— Да… Нет… Не знаю… Сама у нее спроси.
Зажимая микрофон рукой, хмуро поясняет:
— Это бабушка… Спрашивает, приходить ли ей завтра к обеду…
Аньес кивает. Утром она позвонила матери, предложила ей пообедать в кругу семьи. Пора положить конец их встречам наедине. Слишком больно. И никому не нужно. Еще она сегодня утром ходила в больницу Божон. Потом решила помыть окна. Бытовые хлопоты ее успокаивают. Повседневные дела помогают расставить все в голове по своим местам. Ей надо снова почувствовать себя смиренной, маленькой и всем необходимой труженицей. Уцепиться за извечные жесты и восстановить равновесие. Ее мать оттирала стекла газетной бумагой, стоя на стремянке. Аньес читала комиксы, лежа рядом на полу. Отец уходил на ипподром и брал с собой сыновей. Ее личное, счастливое прошлое отзывается в каждом движении, когда она раскладывает стремянку, разворачивает тряпку, разбрызгивает на стекло жидкость и трет, трет, трет. В этих привычных жестах оживает память, сохранившийся в ее душе островок безопасности, кусочек мирного счастья.
Эрик кладет трубку и смотрит на мать, которая возит губкой по стеклу взад-вперед, словно дворник автомобиля. Всю неделю она работает, а в выходные пашет по хозяйству. Завтра пойдет на рынок. Накупит продуктов, наготовит всего и сунет в морозилку, чтобы на всю неделю хватило. В понедельник — опять на работу. Вечером она проверит у них уроки, прочитает сочинения, накроет ужин, расспросит, как прошел день в школе, загрузит белье в стиральную машину, расставит гладильную доску, пожалуется, что у нее болит спина, когда будет убирать ее на место, и рухнет в кровать, выжатая как лимон. Но прежде сделает гимнастику для мышц живота. На голове у нее косынка, лицо сияет, она сверху показывает ему язык.
— Ты как белка в колесе, никогда не останавливаешься? — спрашивает он, включив перемотку.
— Если я остановлюсь, у меня уже не будет сил начать сначала, и что вы тогда будете делать?
— Ты всегда думаешь о нас…
— А о чем еще мне, по-твоему, думать? Вы вся моя жизнь…

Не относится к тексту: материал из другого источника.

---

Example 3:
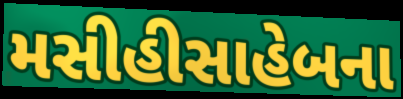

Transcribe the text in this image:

મસીહીસાહેબના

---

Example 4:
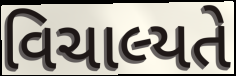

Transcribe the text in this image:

વિચાલ્યતે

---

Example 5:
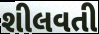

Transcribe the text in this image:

શીલવતી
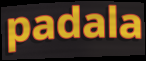
padala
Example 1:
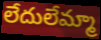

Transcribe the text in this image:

లేదులేమ్మా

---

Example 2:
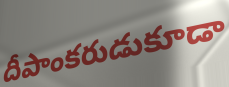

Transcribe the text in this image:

దీపాంకరుడుకూడా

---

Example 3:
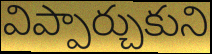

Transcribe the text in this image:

విప్పార్చుకుని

Она говорит ласково и уверенно. Никакого раздражения. У его друзей матери вечно нервные, торопливые, усталые. А у мамы настроение почти всегда ровное. На ней клетчатая рубашка, которую он раньше не видел, старые джинсы и толстые белые носки.
— А ты еще ничего, для твоих-то лет…
Аньес замирает и улыбается ему. Локтем поправляет прядь волос, опирается на поручень стремянки, трет нос тыльной стороной ладони и задумывается.

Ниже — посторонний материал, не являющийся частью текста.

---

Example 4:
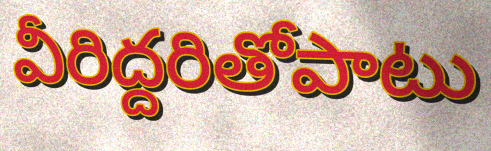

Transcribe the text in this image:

వీరిద్దరితోపాటు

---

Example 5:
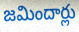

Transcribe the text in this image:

జమిందార్లు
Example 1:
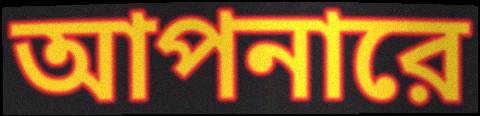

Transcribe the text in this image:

আপনারে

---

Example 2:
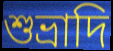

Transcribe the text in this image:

শুভ্রাদি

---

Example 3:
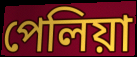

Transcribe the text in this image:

পেলিয়া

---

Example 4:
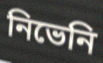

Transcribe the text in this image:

নিভেনি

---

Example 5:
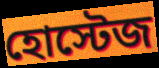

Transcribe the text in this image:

হোস্টেজ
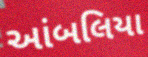
આંબલિયા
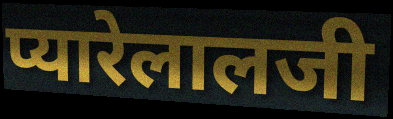
प्यारेलालजी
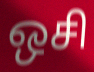
ஒசி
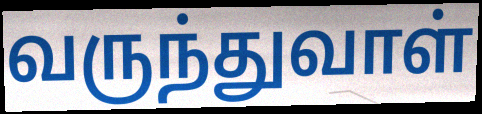
வருந்துவாள்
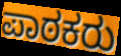
ಪಾಠಕರು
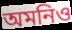
অমনিও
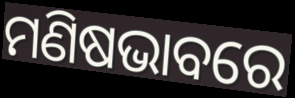
ମଣିଷଭାବରେ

— Спасибо, дорогой. Будем считать, что это комплимент.
Он тоже улыбается ей. Не так открыто, как она, глядя куда-то в сторону. Словно стесняясь своих чувств. Тянет рукава свитера и пытается завязать их узлом. Он гордится матерью. Восхищается ей. Правда, тот ее вчерашний лифчик ему не понравился. Совсем не понравился. Хозяюшкой она ему больше по душе. Хочется с ней поговорить, но он не знает, с чего начать, ведь обычно она заговаривает первой. Ему не хватает слов, или они все какие-то не такие. Он говорит, потому что ведь надо как-то ладить с окружающими. Сегодня она не надела лифчик. Сегодня она не нарядная и причесана по-домашнему.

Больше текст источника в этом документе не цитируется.